**Условие задачи a**
Воспроизведите без изменений часть фрагмента об интеллигенции, которая начинается словами "Художественный журнал: Существует" и продолжается вплоть до слов "оно может принимать?".

**Фрагмент документа**
══════════

Художественный журнал: Существует мнение, что одной из характерных черт последнего десятилетия стала исчерпанность интеллигенции как историко-социальной формы мыслящего класса. Каковы перспективы культурного сообщества в постинтеллигентский период? Какие новые социальные формы оно может принимать?

Борис Кагарлицкий: Если попытаться дать интеллигенции чисто социологическое определение, то мы должны признать, что в России — как в петербургский, так и в советский период — она неизменно выполняла функцию агента модернизации. В этом плане судьба интеллигенции неотделима от судьбы государства. И не только в петровские времена, но уже начиная с первых Романовых, если не раньше. Модернизация — по крайней мере с момента выхода из Ливонской войны — это главная тема русского государства. Причем поначалу это была даже не «догоняющая модернизация» (таковой она стала несколько позднее), на первых порах ее задачей было «не отстать». Когда же Россия стала отставать, возникла задача — догнать. При этом, чем больше догоняли, тем больше отставали, что в свою очередь давало государству новые основания для модернизационного курса. Отсюда и программная установка на создание класса образованных людей, предназначенных обслуживать модернизационные задачи. Отсюда, кстати, и знаменитые пушкинские слова: «Правительство — это единственный европеец в России».

══════════

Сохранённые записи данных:
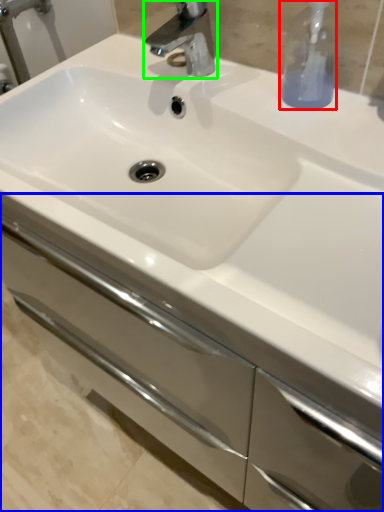
Question: Which object is the farthest from soap dispenser (highlighted by a red box)? Choose among these: bathroom cabinet (highlighted by a blue box) or tap (highlighted by a green box).

Choices:
 (A) bathroom cabinet
 (B) tap

Answer: (A)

══════════

**Условие задачи b**
Выведите все приведённые выше записи в виде нумерованного списка, опустив пустые строки. Изображения в ответ не включайте.

**Полный ответ a**
Художественный журнал: Существует мнение, что одной из характерных черт последнего десятилетия стала исчерпанность интеллигенции как историко-социальной формы мыслящего класса. Каковы перспективы культурного сообщества в постинтеллигентский период? Какие новые социальные формы оно может принимать?

**Полный ответ b**
1. Question: Which object is the farthest from soap dispenser (highlighted by a red box)? Choose among these: bathroom cabinet (highlighted by a blue box) or tap (highlighted by a green box).
2. Choices:
3.  (A) bathroom cabinet
4.  (B) tap
5. Answer: (A)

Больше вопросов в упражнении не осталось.